* _ABOUT THIS EXERCISE_:
Write out exactly the lines from the start of the entries through the one that contains "left knee: (393, 386)", including both.

* _DATA FOR PROCESSING_:
======

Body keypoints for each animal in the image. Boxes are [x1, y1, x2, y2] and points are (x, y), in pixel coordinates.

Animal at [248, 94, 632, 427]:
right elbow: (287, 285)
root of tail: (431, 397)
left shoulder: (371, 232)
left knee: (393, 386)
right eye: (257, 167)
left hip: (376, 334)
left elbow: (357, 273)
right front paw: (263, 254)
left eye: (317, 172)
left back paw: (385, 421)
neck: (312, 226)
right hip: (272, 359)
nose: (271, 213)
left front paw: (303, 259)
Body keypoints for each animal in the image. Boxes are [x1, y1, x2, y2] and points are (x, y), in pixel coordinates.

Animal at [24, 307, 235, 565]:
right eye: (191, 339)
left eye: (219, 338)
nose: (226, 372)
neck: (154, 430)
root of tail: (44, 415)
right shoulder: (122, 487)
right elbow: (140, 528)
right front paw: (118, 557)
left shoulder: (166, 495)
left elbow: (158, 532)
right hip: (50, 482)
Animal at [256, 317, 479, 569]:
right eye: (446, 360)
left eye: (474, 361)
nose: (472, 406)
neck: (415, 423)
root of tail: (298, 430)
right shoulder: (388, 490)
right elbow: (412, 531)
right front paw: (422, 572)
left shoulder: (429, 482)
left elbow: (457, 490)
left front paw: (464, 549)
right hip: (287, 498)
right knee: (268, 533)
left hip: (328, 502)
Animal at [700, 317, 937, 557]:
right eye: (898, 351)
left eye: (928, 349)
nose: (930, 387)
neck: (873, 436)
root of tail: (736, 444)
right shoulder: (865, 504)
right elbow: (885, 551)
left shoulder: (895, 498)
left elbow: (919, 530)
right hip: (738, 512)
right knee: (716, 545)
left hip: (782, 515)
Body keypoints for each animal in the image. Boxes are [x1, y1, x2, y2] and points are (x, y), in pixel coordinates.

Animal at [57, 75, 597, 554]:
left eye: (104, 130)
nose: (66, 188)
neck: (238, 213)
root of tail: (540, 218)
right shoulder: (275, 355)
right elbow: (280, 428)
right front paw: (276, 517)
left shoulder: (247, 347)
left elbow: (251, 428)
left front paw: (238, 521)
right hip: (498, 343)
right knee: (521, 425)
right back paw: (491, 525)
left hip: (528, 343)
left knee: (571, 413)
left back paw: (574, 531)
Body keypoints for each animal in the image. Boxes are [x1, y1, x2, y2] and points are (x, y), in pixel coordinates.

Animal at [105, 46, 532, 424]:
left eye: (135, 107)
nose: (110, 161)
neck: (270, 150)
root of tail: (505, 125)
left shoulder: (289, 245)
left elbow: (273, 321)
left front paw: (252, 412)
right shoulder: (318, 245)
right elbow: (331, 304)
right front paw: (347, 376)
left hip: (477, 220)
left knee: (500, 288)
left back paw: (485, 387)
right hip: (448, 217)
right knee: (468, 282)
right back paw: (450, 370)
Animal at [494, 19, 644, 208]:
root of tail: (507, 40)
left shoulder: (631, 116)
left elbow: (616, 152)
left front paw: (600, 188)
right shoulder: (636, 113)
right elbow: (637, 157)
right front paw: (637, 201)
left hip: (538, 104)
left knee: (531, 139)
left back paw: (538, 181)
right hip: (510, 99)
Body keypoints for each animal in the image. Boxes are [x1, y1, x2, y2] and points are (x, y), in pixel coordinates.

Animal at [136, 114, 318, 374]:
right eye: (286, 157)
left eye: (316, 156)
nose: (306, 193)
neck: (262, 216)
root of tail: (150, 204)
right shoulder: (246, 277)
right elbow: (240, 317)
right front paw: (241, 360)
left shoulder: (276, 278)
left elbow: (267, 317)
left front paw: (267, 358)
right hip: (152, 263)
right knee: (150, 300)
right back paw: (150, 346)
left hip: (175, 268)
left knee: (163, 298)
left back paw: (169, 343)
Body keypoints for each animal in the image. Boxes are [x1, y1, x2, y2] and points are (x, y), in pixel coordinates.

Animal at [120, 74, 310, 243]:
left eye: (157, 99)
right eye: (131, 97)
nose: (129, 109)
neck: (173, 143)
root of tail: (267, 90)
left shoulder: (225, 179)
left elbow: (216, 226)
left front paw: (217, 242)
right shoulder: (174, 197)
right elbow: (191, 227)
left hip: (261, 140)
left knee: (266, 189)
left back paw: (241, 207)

======

* _OUTPUT FOR THIS EXERCISE_:
Body keypoints for each animal in the image. Boxes are [x1, y1, x2, y2] and points are (x, y), in pixel coordinates.

Animal at [248, 94, 632, 427]:
right elbow: (287, 285)
root of tail: (431, 397)
left shoulder: (371, 232)
left knee: (393, 386)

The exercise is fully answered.